__Records for the task__.
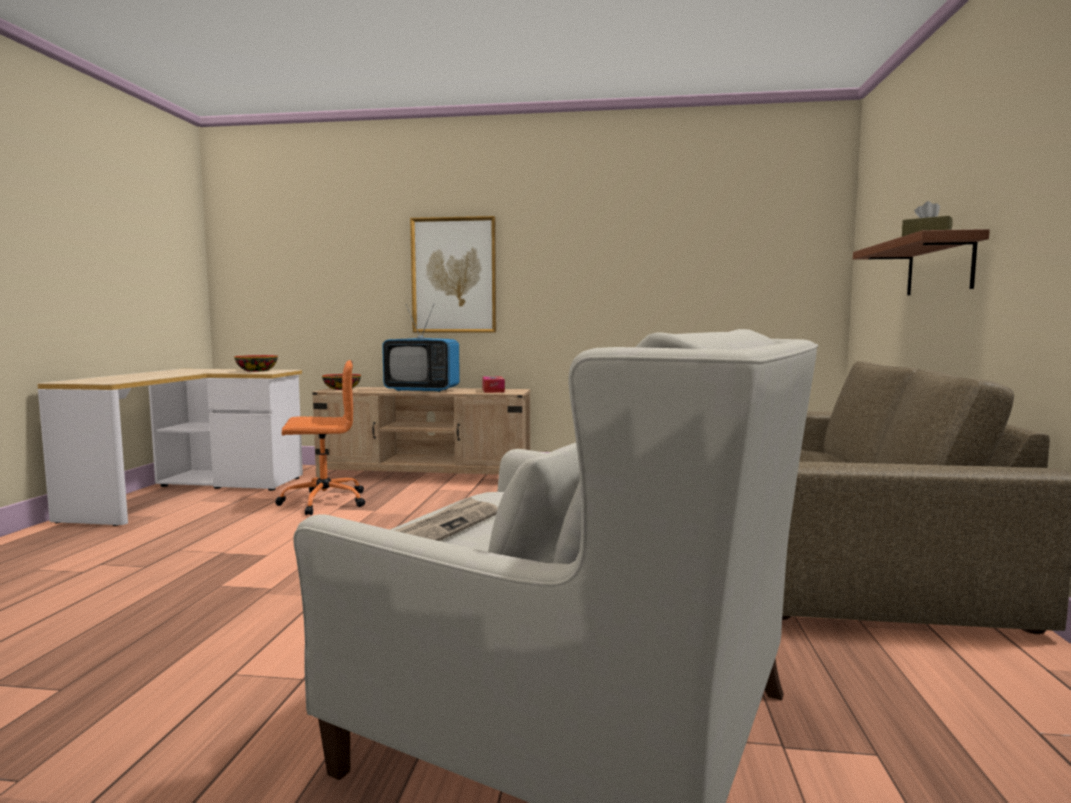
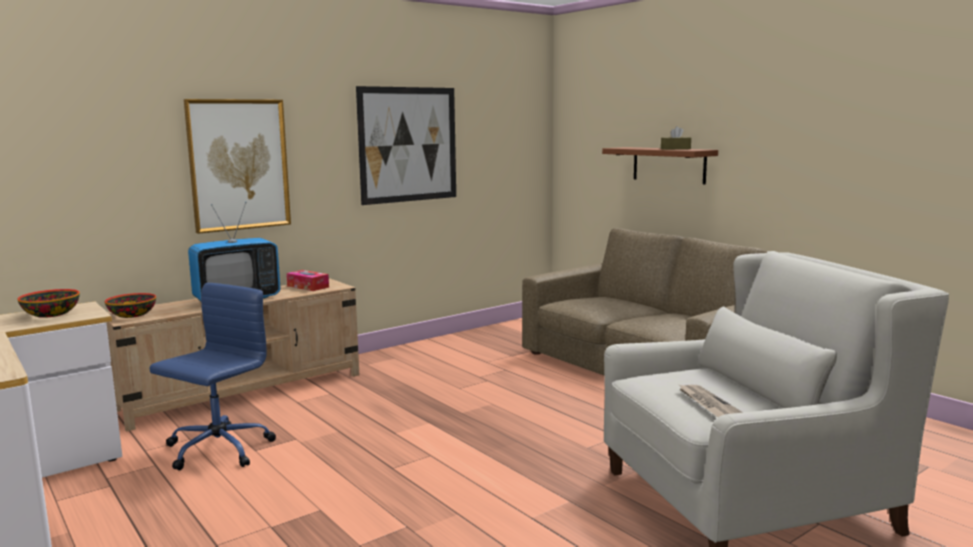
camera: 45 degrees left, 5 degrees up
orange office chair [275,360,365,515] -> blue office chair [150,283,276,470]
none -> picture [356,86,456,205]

==

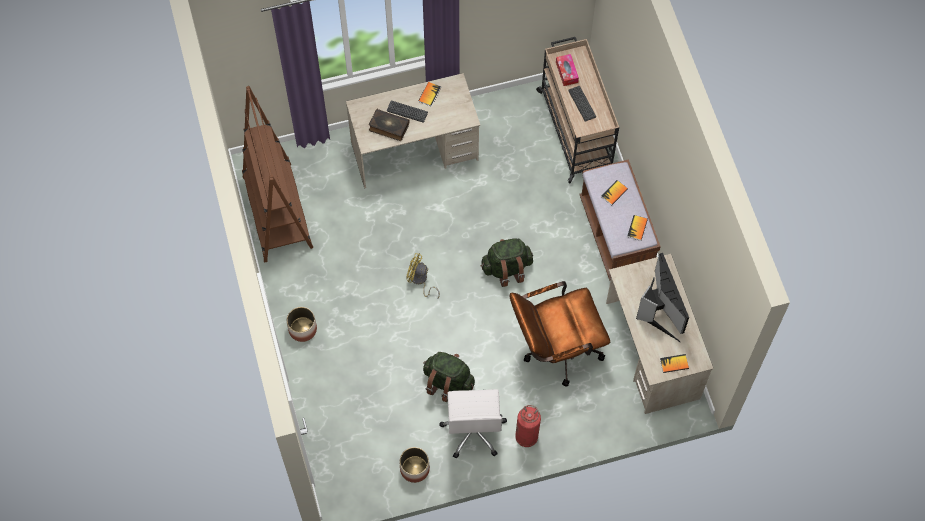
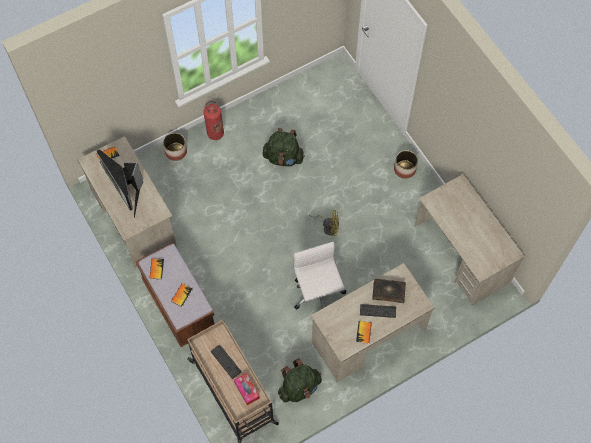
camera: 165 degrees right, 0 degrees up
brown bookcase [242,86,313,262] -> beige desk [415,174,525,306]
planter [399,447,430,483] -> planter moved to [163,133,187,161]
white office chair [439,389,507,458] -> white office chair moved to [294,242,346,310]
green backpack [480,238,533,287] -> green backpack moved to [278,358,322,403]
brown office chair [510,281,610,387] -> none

__What you should do__.
For each line above that holds the string "office", provide a copy of that line.

__Completed exercise__.
orange office chair [275,360,365,515] -> blue office chair [150,283,276,470]
white office chair [439,389,507,458] -> white office chair moved to [294,242,346,310]
brown office chair [510,281,610,387] -> none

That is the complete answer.